Berpikir Secara Mendalam

Pengetahuan yang merupakan produk kegiatan berpikir adalah obor dan semen peradaban dimana manusia menemukan dirinya dan menghayati hidup dengan lebih sempurna.

Berpikir mencirikan hakikat manusia dan karena berpikirlah ia menjadi manusia. Berpikir pada dasarnya merupakan serangkaian gerak pemikiran dalam mengikuti jalan pemikiran tertentu yang akhirnya sampai pada sebuah kesimpulan yang berupa pengetahuan. Gerak pemikiran ini dalam kegiatannya mempergunakan lambang yang berupa abstraksi dari obyek yang sedang kita pikirkan.

Meskipun kelihatannya tampak banyak dan beraneka ragamnya buah pemikiran itu namun pada hakikatnya upaya manusia dalam memperoleh pengetahuan didasarkan pada tiga masalah pokok yakni: Apakah yang ingin kita ketahui (ontology)? Bagaimanakah cara kita memperoleh pengetahuan (epistemology)? Dan apakah nilai pengetahuan tersebut bagi kita (axiology)?
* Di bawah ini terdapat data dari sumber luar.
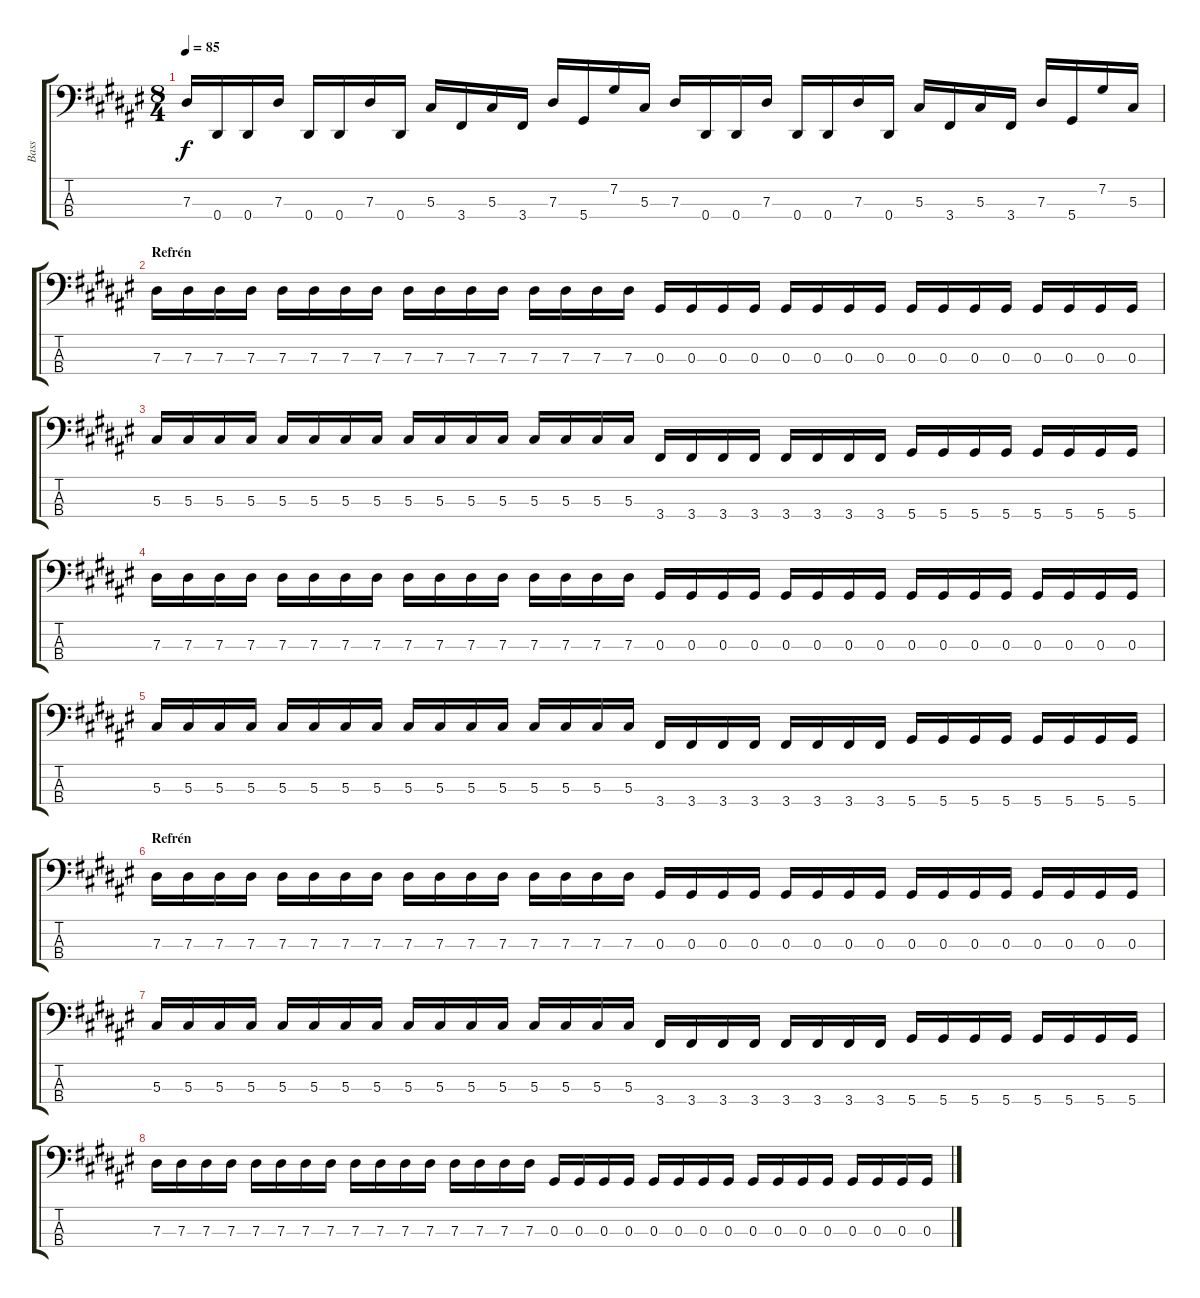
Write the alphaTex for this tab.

\track ("Bass" "Bass") {instrument electricbassfinger}
\staff {score tabs}
\tuning (Gb2 Db2 Ab1 Eb1) {hide}
\ts (8 4)
\tempo 85
\clef f4
\ks d#minor
7.3.16{dy f} 0.4.16 0.4.16 7.3.16 0.4.16 0.4.16 7.3.16 0.4.16 5.3.16 3.4.16 5.3.16 3.4.16 7.3.16 5.4.16 7.2.16 5.3.16 7.3.16 0.4.16 0.4.16 7.3.16 0.4.16 0.4.16 7.3.16 0.4.16 5.3.16 3.4.16 5.3.16 3.4.16 7.3.16 5.4.16 7.2.16 5.3.16 |
\section ("" "Refrén")
7.3.16 7.3.16 7.3.16 7.3.16 7.3.16 7.3.16 7.3.16 7.3.16 7.3.16 7.3.16 7.3.16 7.3.16 7.3.16 7.3.16 7.3.16 7.3.16 0.3.16 0.3.16 0.3.16 0.3.16 0.3.16 0.3.16 0.3.16 0.3.16 0.3.16 0.3.16 0.3.16 0.3.16 0.3.16 0.3.16 0.3.16 0.3.16 |
5.3.16 5.3.16 5.3.16 5.3.16 5.3.16 5.3.16 5.3.16 5.3.16 5.3.16 5.3.16 5.3.16 5.3.16 5.3.16 5.3.16 5.3.16 5.3.16 3.4.16 3.4.16 3.4.16 3.4.16 3.4.16 3.4.16 3.4.16 3.4.16 5.4.16 5.4.16 5.4.16 5.4.16 5.4.16 5.4.16 5.4.16 5.4.16 |
7.3.16 7.3.16 7.3.16 7.3.16 7.3.16 7.3.16 7.3.16 7.3.16 7.3.16 7.3.16 7.3.16 7.3.16 7.3.16 7.3.16 7.3.16 7.3.16 0.3.16 0.3.16 0.3.16 0.3.16 0.3.16 0.3.16 0.3.16 0.3.16 0.3.16 0.3.16 0.3.16 0.3.16 0.3.16 0.3.16 0.3.16 0.3.16 |
5.3.16 5.3.16 5.3.16 5.3.16 5.3.16 5.3.16 5.3.16 5.3.16 5.3.16 5.3.16 5.3.16 5.3.16 5.3.16 5.3.16 5.3.16 5.3.16 3.4.16 3.4.16 3.4.16 3.4.16 3.4.16 3.4.16 3.4.16 3.4.16 5.4.16 5.4.16 5.4.16 5.4.16 5.4.16 5.4.16 5.4.16 5.4.16 |
\section ("" "Refrén")
7.3.16 7.3.16 7.3.16 7.3.16 7.3.16 7.3.16 7.3.16 7.3.16 7.3.16 7.3.16 7.3.16 7.3.16 7.3.16 7.3.16 7.3.16 7.3.16 0.3.16 0.3.16 0.3.16 0.3.16 0.3.16 0.3.16 0.3.16 0.3.16 0.3.16 0.3.16 0.3.16 0.3.16 0.3.16 0.3.16 0.3.16 0.3.16 |
5.3.16 5.3.16 5.3.16 5.3.16 5.3.16 5.3.16 5.3.16 5.3.16 5.3.16 5.3.16 5.3.16 5.3.16 5.3.16 5.3.16 5.3.16 5.3.16 3.4.16 3.4.16 3.4.16 3.4.16 3.4.16 3.4.16 3.4.16 3.4.16 5.4.16 5.4.16 5.4.16 5.4.16 5.4.16 5.4.16 5.4.16 5.4.16 |
7.3.16 7.3.16 7.3.16 7.3.16 7.3.16 7.3.16 7.3.16 7.3.16 7.3.16 7.3.16 7.3.16 7.3.16 7.3.16 7.3.16 7.3.16 7.3.16 0.3.16 0.3.16 0.3.16 0.3.16 0.3.16 0.3.16 0.3.16 0.3.16 0.3.16 0.3.16 0.3.16 0.3.16 0.3.16 0.3.16 0.3.16 0.3.16
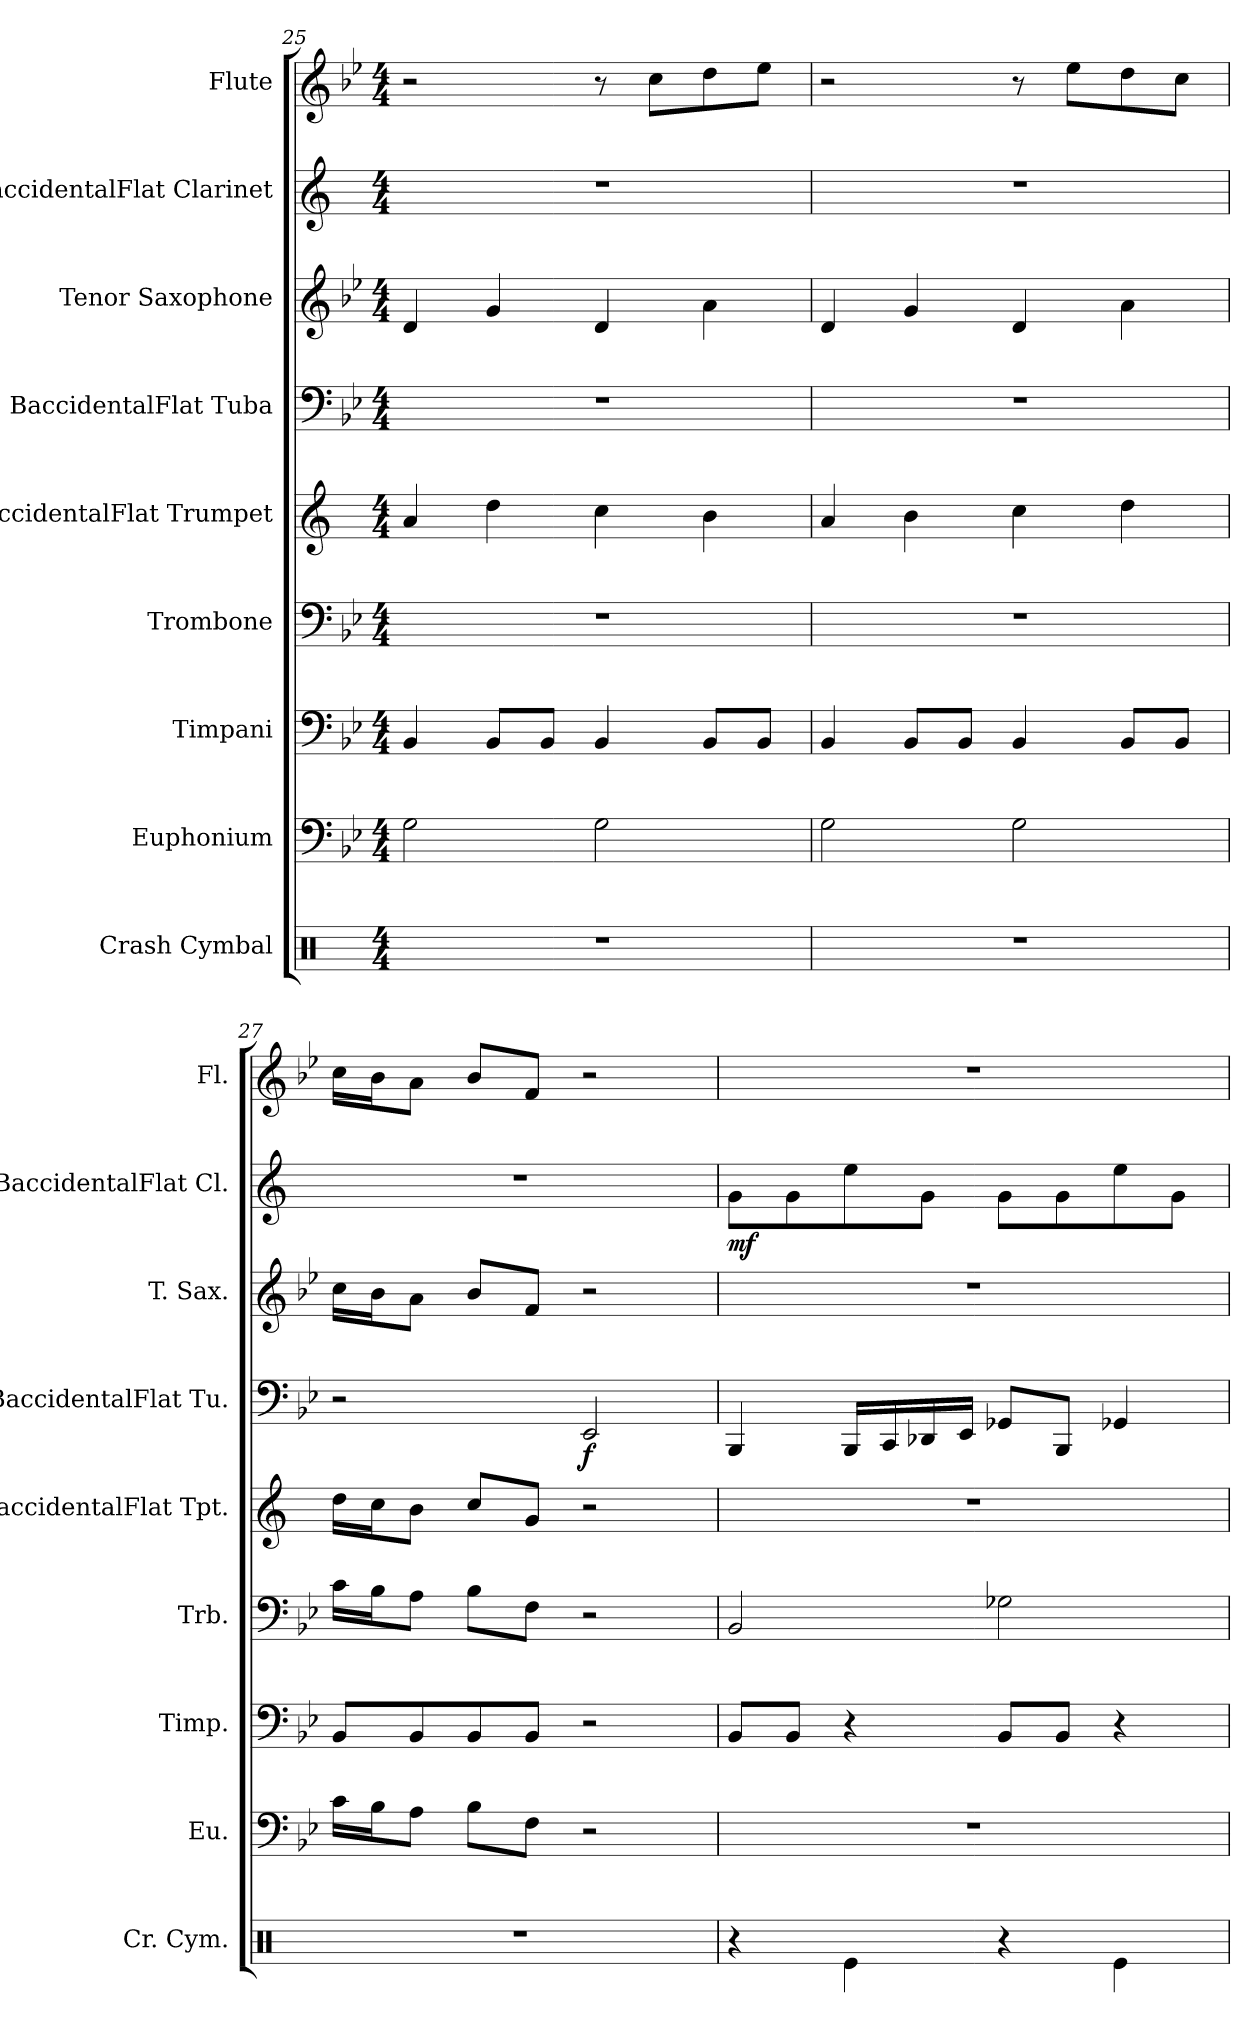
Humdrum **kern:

**kern	**kern	**kern	**kern	**kern	**kern	**dynam	**kern	**kern	**dynam	**kern
*part9	*part8	*part7	*part6	*part5	*part4	*part4	*part3	*part2	*part2	*part1
*staff9	*staff8	*staff7	*staff6	*staff5	*staff4	*staff4	*staff3	*staff2	*staff2	*staff1
*I"Crash Cymbal	*I"Euphonium	*I"Timpani	*I"Trombone	*I"BaccidentalFlat Trumpet	*I"BaccidentalFlat Tuba	*	*I"Tenor Saxophone	*I"BaccidentalFlat Clarinet	*	*I"Flute
*I'Cr. Cym.	*I'Eu.	*I'Timp.	*I'Trb.	*I'BaccidentalFlat Tpt.	*I'BaccidentalFlat Tu.	*	*I'T. Sax.	*I'BaccidentalFlat Cl.	*	*I'Fl.
!!LO:PB:g=z
*clefX	*clefF4	*clefF4	*clefF4	*clefG2	*clefF4	*	*clefG2	*clefG2	*	*clefG2
*	*	*	*	*ITrd1c2	*	*	*ITrd8c14	*ITrd1c2	*	*
*k[]	*k[b-e-]	*k[b-e-]	*k[b-e-]	*k[b-e-]	*k[b-e-]	*	*k[b-e-]	*k[b-e-]	*	*k[b-e-]
*M4/4	*M4/4	*M4/4	*M4/4	*M4/4	*M4/4	*	*M4/4	*M4/4	*	*M4/4
=25	=25	=25	=25	=25	=25	=25	=25	=25	=25	=25
1r	2G\	4BB-/	1r	4g/	1r	.	4D/	1r	.	2r
.	.	8BB-/L	.	4cc\	.	.	4G/	.	.	.
.	.	8BB-/J	.	.	.	.	.	.	.	.
.	2G\	4BB-/	.	4b-\	.	.	4D/	.	.	8r
.	.	.	.	.	.	.	.	.	.	8cc\L
.	.	8BB-/L	.	4a\	.	.	4A\	.	.	8dd\
.	.	8BB-/J	.	.	.	.	.	.	.	8ee-\J
=26	=26	=26	=26	=26	=26	=26	=26	=26	=26	=26
1r	2G\	4BB-/	1r	4g/	1r	.	4D/	1r	.	2r
.	.	8BB-/L	.	4a\	.	.	4G/	.	.	.
.	.	8BB-/J	.	.	.	.	.	.	.	.
.	2G\	4BB-/	.	4b-\	.	.	4D/	.	.	8r
.	.	.	.	.	.	.	.	.	.	8ee-\L
.	.	8BB-/L	.	4cc\	.	.	4A\	.	.	8dd\
.	.	8BB-/J	.	.	.	.	.	.	.	8cc\J
=27	=27	=27	=27	=27	=27	=27	=27	=27	=27	=27
1r	16c\LL	8BB-/L	16c\LL	16cc\LL	2r	.	16c\LL	1r	.	16cc\LL
.	16B-\J	.	16B-\J	16b-\J	.	.	16B-\J	.	.	16b-\J
.	8A\J	8BB-/	8A\J	8a\J	.	.	8A\J	.	.	8a\J
.	8B-\L	8BB-/	8B-\L	8b-/L	.	.	8B-/L	.	.	8b-/L
.	8F\J	8BB-/J	8F\J	8f/J	.	.	8F/J	.	.	8f/J
!	!	!	!	!	!	!LO:DY:b	!	!	!	!
.	2r	2r	2r	2r	2EE-/	f	2r	.	.	2r
=28	=28	=28	=28	=28	=28	=28	=28	=28	=28	=28
!	!	!	!	!	!	!	!	!	!LO:DY:b	!
4r	1r	8BB-/L	2BB-/	1r	4BBB-/	.	1r	8f\L	mf	1r
.	.	8BB-/J	.	.	.	.	.	8f\	.	.
4Re\	.	4r	.	.	16BBB-/LL	.	.	8dd\	.	.
.	.	.	.	.	16CC/	.	.	.	.	.
.	.	.	.	.	16DD-X/	.	.	8f\J	.	.
.	.	.	.	.	16EE-/JJ	.	.	.	.	.
4r	.	8BB-/L	2G-X\	.	8GG-X/L	.	.	8f\L	.	.
.	.	8BB-/J	.	.	8BBB-/J	.	.	8f\	.	.
4Re\	.	4r	.	.	4GG-X/	.	.	8dd\	.	.
.	.	.	.	.	.	.	.	8f\J	.	.
=	=	=	=	=	=	=	=	=	=	=
*-	*-	*-	*-	*-	*-	*-	*-	*-	*-	*-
Maka pengertian mendalam tentang hakikat ilmu, bukan saja akan mengikatkan apresiasi kita terhadap ilmu namun juga membuka mata kita terhadap berbagai kekurangannya. Mereka yang mendewa-dewakan ilmu sebagai satu-satunya sumber kebenaran biasanya tidak mengetahui hakikat ilmu yang sebenarnya. Demikian juga sebaliknya dengan mereka yang memalingkan muka dari ilmu, mereka yang tidak mau melihat kenyataan betapa ilmu telah membentuk peradaban seperti apa yang kita punya sekarang ini, kepicikan seperti itu kemungkinan besar disebabkan karena mereka kurang mengenal hakikat ilmu sebenarnya.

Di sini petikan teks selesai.